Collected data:
###

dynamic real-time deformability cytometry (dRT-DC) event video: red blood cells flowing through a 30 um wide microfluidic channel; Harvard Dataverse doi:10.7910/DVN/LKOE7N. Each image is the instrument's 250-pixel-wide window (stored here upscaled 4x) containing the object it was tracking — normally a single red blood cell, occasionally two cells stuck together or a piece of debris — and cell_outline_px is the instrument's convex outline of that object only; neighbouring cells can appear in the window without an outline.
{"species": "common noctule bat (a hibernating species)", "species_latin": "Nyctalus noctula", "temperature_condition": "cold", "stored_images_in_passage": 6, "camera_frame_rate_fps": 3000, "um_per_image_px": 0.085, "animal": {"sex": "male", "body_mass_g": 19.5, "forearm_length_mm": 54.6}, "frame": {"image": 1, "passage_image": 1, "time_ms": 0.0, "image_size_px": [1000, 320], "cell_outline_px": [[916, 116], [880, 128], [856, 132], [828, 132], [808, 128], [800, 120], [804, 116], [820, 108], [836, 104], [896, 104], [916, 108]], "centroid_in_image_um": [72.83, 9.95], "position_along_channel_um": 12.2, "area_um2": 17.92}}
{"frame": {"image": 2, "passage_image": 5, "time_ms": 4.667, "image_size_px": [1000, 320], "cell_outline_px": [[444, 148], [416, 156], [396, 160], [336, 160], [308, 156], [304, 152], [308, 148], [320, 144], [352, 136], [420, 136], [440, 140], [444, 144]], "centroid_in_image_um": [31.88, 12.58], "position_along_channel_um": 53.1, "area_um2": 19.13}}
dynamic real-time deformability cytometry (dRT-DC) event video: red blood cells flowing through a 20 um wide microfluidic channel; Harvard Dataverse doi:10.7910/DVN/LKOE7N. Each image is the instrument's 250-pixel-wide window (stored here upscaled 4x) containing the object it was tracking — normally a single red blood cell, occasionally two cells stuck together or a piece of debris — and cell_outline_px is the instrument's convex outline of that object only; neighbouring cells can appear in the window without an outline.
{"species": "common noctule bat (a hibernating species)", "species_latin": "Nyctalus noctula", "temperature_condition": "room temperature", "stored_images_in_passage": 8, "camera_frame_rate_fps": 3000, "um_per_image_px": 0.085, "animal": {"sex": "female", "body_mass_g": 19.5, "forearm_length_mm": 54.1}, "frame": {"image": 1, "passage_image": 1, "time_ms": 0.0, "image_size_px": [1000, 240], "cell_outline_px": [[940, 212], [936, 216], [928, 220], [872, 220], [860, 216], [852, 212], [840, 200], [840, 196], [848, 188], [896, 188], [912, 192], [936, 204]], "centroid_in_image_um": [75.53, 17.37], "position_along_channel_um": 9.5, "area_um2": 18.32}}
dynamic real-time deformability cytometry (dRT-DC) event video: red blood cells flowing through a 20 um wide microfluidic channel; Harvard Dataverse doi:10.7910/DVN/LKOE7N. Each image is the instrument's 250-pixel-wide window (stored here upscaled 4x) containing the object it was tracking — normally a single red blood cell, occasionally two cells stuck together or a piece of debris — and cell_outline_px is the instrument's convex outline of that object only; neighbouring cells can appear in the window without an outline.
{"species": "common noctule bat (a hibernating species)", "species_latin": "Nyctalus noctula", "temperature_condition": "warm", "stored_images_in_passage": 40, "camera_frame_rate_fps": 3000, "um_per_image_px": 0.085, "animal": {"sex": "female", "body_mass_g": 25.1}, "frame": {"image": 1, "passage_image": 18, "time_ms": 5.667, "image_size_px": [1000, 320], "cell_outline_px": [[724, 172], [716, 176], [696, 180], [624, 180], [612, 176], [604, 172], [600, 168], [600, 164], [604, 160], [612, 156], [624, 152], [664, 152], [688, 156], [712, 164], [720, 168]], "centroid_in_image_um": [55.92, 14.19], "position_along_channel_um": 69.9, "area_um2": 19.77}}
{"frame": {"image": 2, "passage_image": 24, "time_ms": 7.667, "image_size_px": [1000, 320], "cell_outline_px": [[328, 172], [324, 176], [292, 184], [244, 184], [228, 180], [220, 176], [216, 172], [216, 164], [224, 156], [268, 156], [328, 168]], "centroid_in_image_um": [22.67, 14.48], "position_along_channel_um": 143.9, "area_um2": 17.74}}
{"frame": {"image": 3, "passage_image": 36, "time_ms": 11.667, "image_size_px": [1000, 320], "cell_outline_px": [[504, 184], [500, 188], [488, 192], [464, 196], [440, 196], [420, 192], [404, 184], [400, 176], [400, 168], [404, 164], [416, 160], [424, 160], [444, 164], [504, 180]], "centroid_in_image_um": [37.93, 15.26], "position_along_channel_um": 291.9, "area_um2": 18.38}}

###

Write out every line of the material again, exactly as it reads.

> [Output below]
dynamic real-time deformability cytometry (dRT-DC) event video: red blood cells flowing through a 30 um wide microfluidic channel; Harvard Dataverse doi:10.7910/DVN/LKOE7N. Each image is the instrument's 250-pixel-wide window (stored here upscaled 4x) containing the object it was tracking — normally a single red blood cell, occasionally two cells stuck together or a piece of debris — and cell_outline_px is the instrument's convex outline of that object only; neighbouring cells can appear in the window without an outline.
{"species": "common noctule bat (a hibernating species)", "species_latin": "Nyctalus noctula", "temperature_condition": "cold", "stored_images_in_passage": 6, "camera_frame_rate_fps": 3000, "um_per_image_px": 0.085, "animal": {"sex": "male", "body_mass_g": 19.5, "forearm_length_mm": 54.6}, "frame": {"image": 1, "passage_image": 1, "time_ms": 0.0, "image_size_px": [1000, 320], "cell_outline_px": [[916, 116], [880, 128], [856, 132], [828, 132], [808, 128], [800, 120], [804, 116], [820, 108], [836, 104], [896, 104], [916, 108]], "centroid_in_image_um": [72.83, 9.95], "position_along_channel_um": 12.2, "area_um2": 17.92}}
{"frame": {"image": 2, "passage_image": 5, "time_ms": 4.667, "image_size_px": [1000, 320], "cell_outline_px": [[444, 148], [416, 156], [396, 160], [336, 160], [308, 156], [304, 152], [308, 148], [320, 144], [352, 136], [420, 136], [440, 140], [444, 144]], "centroid_in_image_um": [31.88, 12.58], "position_along_channel_um": 53.1, "area_um2": 19.13}}
dynamic real-time deformability cytometry (dRT-DC) event video: red blood cells flowing through a 20 um wide microfluidic channel; Harvard Dataverse doi:10.7910/DVN/LKOE7N. Each image is the instrument's 250-pixel-wide window (stored here upscaled 4x) containing the object it was tracking — normally a single red blood cell, occasionally two cells stuck together or a piece of debris — and cell_outline_px is the instrument's convex outline of that object only; neighbouring cells can appear in the window without an outline.
{"species": "common noctule bat (a hibernating species)", "species_latin": "Nyctalus noctula", "temperature_condition": "room temperature", "stored_images_in_passage": 8, "camera_frame_rate_fps": 3000, "um_per_image_px": 0.085, "animal": {"sex": "female", "body_mass_g": 19.5, "forearm_length_mm": 54.1}, "frame": {"image": 1, "passage_image": 1, "time_ms": 0.0, "image_size_px": [1000, 240], "cell_outline_px": [[940, 212], [936, 216], [928, 220], [872, 220], [860, 216], [852, 212], [840, 200], [840, 196], [848, 188], [896, 188], [912, 192], [936, 204]], "centroid_in_image_um": [75.53, 17.37], "position_along_channel_um": 9.5, "area_um2": 18.32}}
dynamic real-time deformability cytometry (dRT-DC) event video: red blood cells flowing through a 20 um wide microfluidic channel; Harvard Dataverse doi:10.7910/DVN/LKOE7N. Each image is the instrument's 250-pixel-wide window (stored here upscaled 4x) containing the object it was tracking — normally a single red blood cell, occasionally two cells stuck together or a piece of debris — and cell_outline_px is the instrument's convex outline of that object only; neighbouring cells can appear in the window without an outline.
{"species": "common noctule bat (a hibernating species)", "species_latin": "Nyctalus noctula", "temperature_condition": "warm", "stored_images_in_passage": 40, "camera_frame_rate_fps": 3000, "um_per_image_px": 0.085, "animal": {"sex": "female", "body_mass_g": 25.1}, "frame": {"image": 1, "passage_image": 18, "time_ms": 5.667, "image_size_px": [1000, 320], "cell_outline_px": [[724, 172], [716, 176], [696, 180], [624, 180], [612, 176], [604, 172], [600, 168], [600, 164], [604, 160], [612, 156], [624, 152], [664, 152], [688, 156], [712, 164], [720, 168]], "centroid_in_image_um": [55.92, 14.19], "position_along_channel_um": 69.9, "area_um2": 19.77}}
{"frame": {"image": 2, "passage_image": 24, "time_ms": 7.667, "image_size_px": [1000, 320], "cell_outline_px": [[328, 172], [324, 176], [292, 184], [244, 184], [228, 180], [220, 176], [216, 172], [216, 164], [224, 156], [268, 156], [328, 168]], "centroid_in_image_um": [22.67, 14.48], "position_along_channel_um": 143.9, "area_um2": 17.74}}
{"frame": {"image": 3, "passage_image": 36, "time_ms": 11.667, "image_size_px": [1000, 320], "cell_outline_px": [[504, 184], [500, 188], [488, 192], [464, 196], [440, 196], [420, 192], [404, 184], [400, 176], [400, 168], [404, 164], [416, 160], [424, 160], [444, 164], [504, 180]], "centroid_in_image_um": [37.93, 15.26], "position_along_channel_um": 291.9, "area_um2": 18.38}}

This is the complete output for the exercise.